Tuesday 20 March 2012

Long Day's Journey Into Night


I love going to see a play I know nothing about. I had heard of Eugene Neill's Long Day's Journey Into Night, but that was all. This production was on a very short national tour before it's London run (Bath, Nottingham, Glasgow) and I was lucky it took in Milton Keynes. The programme describes this as Neill's most autobiographical play, so when you learn his family was plagued by alcohol, drugs and death, you know this is not going to be a fun evening. But what a superb drama unfolds. O'Neill is credited with having "the gift of the gab", and this is indeed a very wordy play. The four family members talk long and fast about their lives. So again, not knowing the play, concentration is needed to take in their story.

A tremendous credit therefore goes to the director and all four actors for bringing the dialogue to life. David Suchet as the father James Tyrone (tyrannical?) is so good, you instantly forget that this actor played the role of Poirot on TV so many times. Laurie Metcalf, an original member of Chicago's 36 year old Steppenwolf Theatre, brings grace and fallibility to James' wife Mary, and the two boys played by Kyle Soller and Trevor White are also brilliant. There are actually some very funny moments. Isn't it strange how you can find yourself the only one laughing, as I did when, in a reference to Shakespeare who James repeatedly mentions, and on the appearance at the top of the stairs of the ghostlike Mary, son James exclaims "The Mad Scene. Enter Ophelia". Yes, they are all pretty nasty to each other a lot of the time.
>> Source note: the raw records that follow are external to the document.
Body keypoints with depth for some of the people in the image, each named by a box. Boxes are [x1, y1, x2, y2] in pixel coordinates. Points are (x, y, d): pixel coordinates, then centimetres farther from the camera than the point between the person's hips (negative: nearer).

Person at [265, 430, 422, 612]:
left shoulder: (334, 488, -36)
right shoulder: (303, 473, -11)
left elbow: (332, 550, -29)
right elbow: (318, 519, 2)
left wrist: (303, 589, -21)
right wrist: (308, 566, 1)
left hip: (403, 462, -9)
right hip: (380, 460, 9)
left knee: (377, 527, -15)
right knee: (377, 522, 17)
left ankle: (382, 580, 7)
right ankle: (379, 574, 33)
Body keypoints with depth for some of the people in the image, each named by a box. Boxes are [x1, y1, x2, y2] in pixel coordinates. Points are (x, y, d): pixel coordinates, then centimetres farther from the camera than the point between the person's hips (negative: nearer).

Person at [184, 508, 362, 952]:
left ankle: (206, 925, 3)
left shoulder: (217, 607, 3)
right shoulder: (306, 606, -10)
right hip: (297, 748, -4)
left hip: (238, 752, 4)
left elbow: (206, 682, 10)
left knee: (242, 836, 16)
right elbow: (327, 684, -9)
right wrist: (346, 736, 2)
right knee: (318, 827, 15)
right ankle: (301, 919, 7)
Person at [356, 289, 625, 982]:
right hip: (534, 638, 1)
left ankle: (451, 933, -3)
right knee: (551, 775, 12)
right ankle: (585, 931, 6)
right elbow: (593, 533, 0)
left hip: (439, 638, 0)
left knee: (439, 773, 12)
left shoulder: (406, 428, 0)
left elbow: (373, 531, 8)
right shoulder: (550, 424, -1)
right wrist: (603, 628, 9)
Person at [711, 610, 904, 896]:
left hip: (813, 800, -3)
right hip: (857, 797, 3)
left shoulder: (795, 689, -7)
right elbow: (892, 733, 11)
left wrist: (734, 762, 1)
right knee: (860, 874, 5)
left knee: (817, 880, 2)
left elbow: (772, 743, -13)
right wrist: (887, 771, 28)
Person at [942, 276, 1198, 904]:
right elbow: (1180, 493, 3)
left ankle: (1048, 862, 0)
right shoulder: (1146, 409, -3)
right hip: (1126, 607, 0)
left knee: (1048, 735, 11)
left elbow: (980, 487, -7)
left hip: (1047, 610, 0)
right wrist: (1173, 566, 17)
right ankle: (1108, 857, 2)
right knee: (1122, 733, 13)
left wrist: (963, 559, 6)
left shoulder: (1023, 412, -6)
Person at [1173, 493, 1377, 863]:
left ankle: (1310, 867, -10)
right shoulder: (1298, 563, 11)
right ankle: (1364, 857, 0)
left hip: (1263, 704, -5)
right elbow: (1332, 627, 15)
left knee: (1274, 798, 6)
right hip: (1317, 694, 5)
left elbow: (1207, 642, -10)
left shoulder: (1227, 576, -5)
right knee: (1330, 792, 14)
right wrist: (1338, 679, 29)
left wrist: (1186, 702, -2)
One note about the terrific set. The seaside house reminded me of many we saw last year on Cape Cod. When the programme mentions O'Neill's collaboration with the Provincetown Players, we must have walked the same streets at the end of the peninsula as he did from 1916 onwards. This company gave him his New York debut in 1920 with Beyond the Horizon which won him the first of his four Pulitzer Prizes.